◆ What you have to do: Pull out every line of the following items that contains the string "Rapport", matching case exactly.

────────────────────────────────────────

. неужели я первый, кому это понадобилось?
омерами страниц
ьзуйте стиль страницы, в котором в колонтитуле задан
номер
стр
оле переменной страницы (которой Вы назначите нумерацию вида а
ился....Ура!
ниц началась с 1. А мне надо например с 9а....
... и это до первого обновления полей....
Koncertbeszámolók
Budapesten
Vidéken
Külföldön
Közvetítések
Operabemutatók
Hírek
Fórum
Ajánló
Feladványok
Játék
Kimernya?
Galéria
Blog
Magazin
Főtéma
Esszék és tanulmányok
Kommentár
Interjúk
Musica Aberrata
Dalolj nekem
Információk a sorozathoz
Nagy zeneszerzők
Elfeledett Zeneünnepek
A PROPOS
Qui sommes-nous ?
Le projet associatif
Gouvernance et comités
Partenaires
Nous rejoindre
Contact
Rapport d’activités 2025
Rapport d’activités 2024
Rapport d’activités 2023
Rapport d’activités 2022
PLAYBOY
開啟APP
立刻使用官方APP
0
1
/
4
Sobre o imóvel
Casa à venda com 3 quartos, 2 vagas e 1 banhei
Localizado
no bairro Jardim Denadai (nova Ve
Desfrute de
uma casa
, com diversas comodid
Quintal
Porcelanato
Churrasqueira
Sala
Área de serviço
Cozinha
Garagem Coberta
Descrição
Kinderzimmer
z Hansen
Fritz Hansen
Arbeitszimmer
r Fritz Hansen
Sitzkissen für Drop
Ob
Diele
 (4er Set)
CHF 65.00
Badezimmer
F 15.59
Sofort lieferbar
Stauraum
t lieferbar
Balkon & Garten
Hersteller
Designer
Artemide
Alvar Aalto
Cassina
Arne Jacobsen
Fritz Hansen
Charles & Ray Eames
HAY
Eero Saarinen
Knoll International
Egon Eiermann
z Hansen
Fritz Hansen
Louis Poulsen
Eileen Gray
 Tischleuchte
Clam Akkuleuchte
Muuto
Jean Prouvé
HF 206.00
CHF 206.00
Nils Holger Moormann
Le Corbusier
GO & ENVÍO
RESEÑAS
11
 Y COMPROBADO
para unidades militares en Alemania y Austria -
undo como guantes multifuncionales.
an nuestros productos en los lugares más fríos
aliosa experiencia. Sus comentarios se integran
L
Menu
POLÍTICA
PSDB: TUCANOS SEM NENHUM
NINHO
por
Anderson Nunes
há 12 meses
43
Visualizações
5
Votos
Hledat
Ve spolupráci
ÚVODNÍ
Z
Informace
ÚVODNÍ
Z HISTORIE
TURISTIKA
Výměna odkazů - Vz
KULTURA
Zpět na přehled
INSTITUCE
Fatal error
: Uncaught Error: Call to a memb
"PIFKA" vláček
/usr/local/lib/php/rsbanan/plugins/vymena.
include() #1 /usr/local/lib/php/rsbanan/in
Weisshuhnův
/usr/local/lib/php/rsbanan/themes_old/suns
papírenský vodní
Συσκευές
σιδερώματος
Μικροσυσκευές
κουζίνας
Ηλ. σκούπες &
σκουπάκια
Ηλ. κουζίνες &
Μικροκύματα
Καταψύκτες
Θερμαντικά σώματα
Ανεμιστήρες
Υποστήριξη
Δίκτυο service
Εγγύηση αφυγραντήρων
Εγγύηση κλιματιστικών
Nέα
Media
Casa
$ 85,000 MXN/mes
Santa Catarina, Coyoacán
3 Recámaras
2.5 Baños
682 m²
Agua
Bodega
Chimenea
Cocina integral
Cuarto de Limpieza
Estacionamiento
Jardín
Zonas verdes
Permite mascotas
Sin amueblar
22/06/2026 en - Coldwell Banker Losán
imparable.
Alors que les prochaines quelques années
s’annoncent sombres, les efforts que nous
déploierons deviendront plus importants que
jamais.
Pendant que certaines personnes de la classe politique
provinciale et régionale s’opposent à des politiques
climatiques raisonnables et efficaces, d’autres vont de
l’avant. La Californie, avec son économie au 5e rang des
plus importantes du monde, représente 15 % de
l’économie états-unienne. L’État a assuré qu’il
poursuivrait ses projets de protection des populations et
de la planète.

────────────────────────────────────────

◆ Solution for this problem:
Rapport d’activités 2025
Rapport d’activités 2024
Rapport d’activités 2023
Rapport d’activités 2022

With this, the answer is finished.